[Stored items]
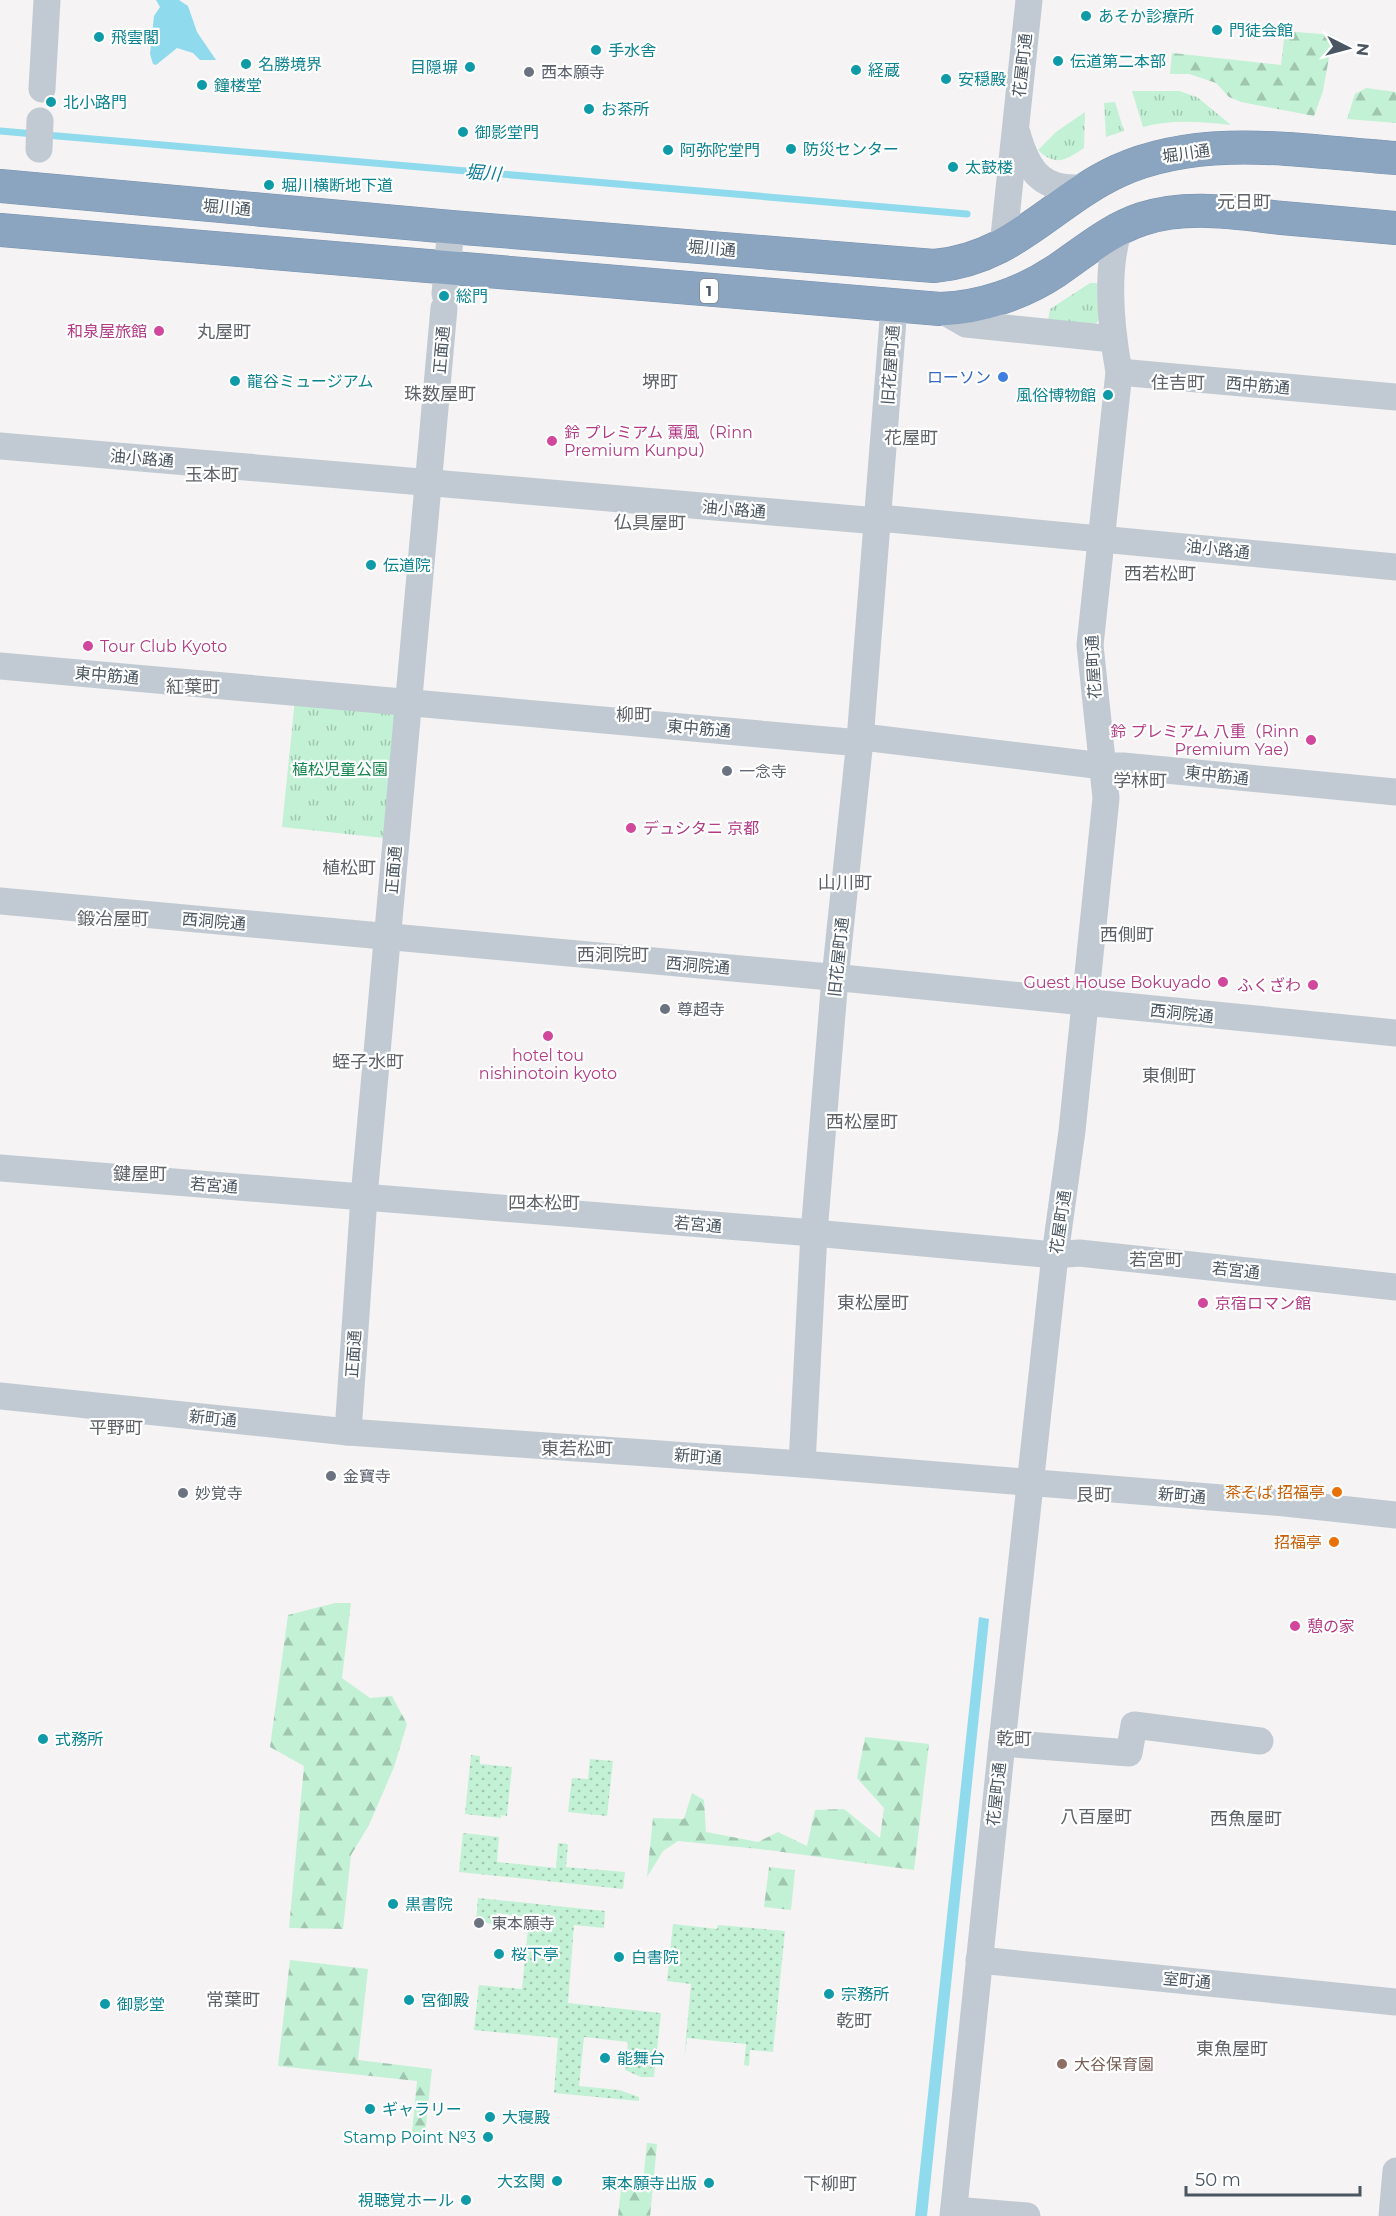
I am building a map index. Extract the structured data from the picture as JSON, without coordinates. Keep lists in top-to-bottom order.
{
  "streets": {
    "highway": ["堀川通", "1"],
    "street": [
      "花屋町通",
      "正面通",
      "旧花屋町通",
      "西中筋通",
      "油小路通",
      "東中筋通",
      "西洞院通",
      "若宮通",
      "新町通",
      "室町通"
    ]
  },
  "crossings": [
    ["花屋町通", "堀川通"],
    ["花屋町通", "1"],
    ["花屋町通", "西中筋通"],
    ["花屋町通", "油小路通"],
    ["花屋町通", "東中筋通"],
    ["花屋町通", "西洞院通"],
    ["花屋町通", "若宮通"],
    ["花屋町通", "新町通"],
    ["花屋町通", "室町通"],
    ["堀川通", "正面通"],
    ["1", "正面通"],
    ["1", "旧花屋町通"],
    ["正面通", "油小路通"],
    ["正面通", "東中筋通"],
    ["正面通", "西洞院通"],
    ["正面通", "若宮通"],
    ["正面通", "新町通"],
    ["旧花屋町通", "油小路通"],
    ["旧花屋町通", "東中筋通"],
    ["旧花屋町通", "西洞院通"],
    ["旧花屋町通", "若宮通"],
    ["旧花屋町通", "新町通"]
  ],
  "districts": [
    "元日町",
    "丸屋町",
    "堺町",
    "住吉町",
    "珠数屋町",
    "花屋町",
    "玉本町",
    "仏具屋町",
    "西若松町",
    "紅葉町",
    "柳町",
    "学林町",
    "植松町",
    "山川町",
    "鍛冶屋町",
    "西側町",
    "西洞院町",
    "蛭子水町",
    "東側町",
    "西松屋町",
    "鍵屋町",
    "四本松町",
    "若宮町",
    "東松屋町",
    "平野町",
    "東若松町",
    "艮町",
    "乾町",
    "八百屋町",
    "西魚屋町",
    "常葉町",
    "乾町",
    "東魚屋町",
    "下柳町"
  ],
  "water": ["堀川"],
  "parks": ["植松児童公園"],
  "places": [
    "あそか診療所",
    "門徒会館",
    "飛雲閣",
    "手水舎",
    "伝道第二本部",
    "名勝境界",
    "目隠塀",
    "経蔵",
    "西本願寺",
    "安穏殿",
    "鐘楼堂",
    "北小路門",
    "お茶所",
    "御影堂門",
    "防災センター",
    "阿弥陀堂門",
    "太鼓楼",
    "堀川横断地下道",
    "総門",
    "和泉屋旅館",
    "ローソン",
    "龍谷ミュージアム",
    "風俗博物館",
    "鈴 プレミアム 薫風（Rinn Premium Kunpu）",
    "伝道院",
    "Tour Club Kyoto",
    "鈴 プレミアム 八重（Rinn Premium Yae）",
    "一念寺",
    "デュシタニ 京都",
    "Guest House Bokuyado",
    "ふくざわ",
    "尊超寺",
    "hotel tou nishinotoin kyoto",
    "京宿ロマン館",
    "金寶寺",
    "茶そば 招福亭",
    "妙覚寺",
    "招福亭",
    "憩の家",
    "式務所",
    "黒書院",
    "東本願寺",
    "桜下亭",
    "白書院",
    "宗務所",
    "宮御殿",
    "御影堂",
    "能舞台",
    "大谷保育園",
    "ギャラリー",
    "大寝殿",
    "Stamp Point №3",
    "大玄関",
    "東本願寺出版",
    "視聴覚ホール"
  ],
  "scale_bar": "50 m",
  "north": "right"
}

- **What you should do**: Go through the entries above and count the lines containing the string "Rinn". Give only that number.

- **Response below**: 2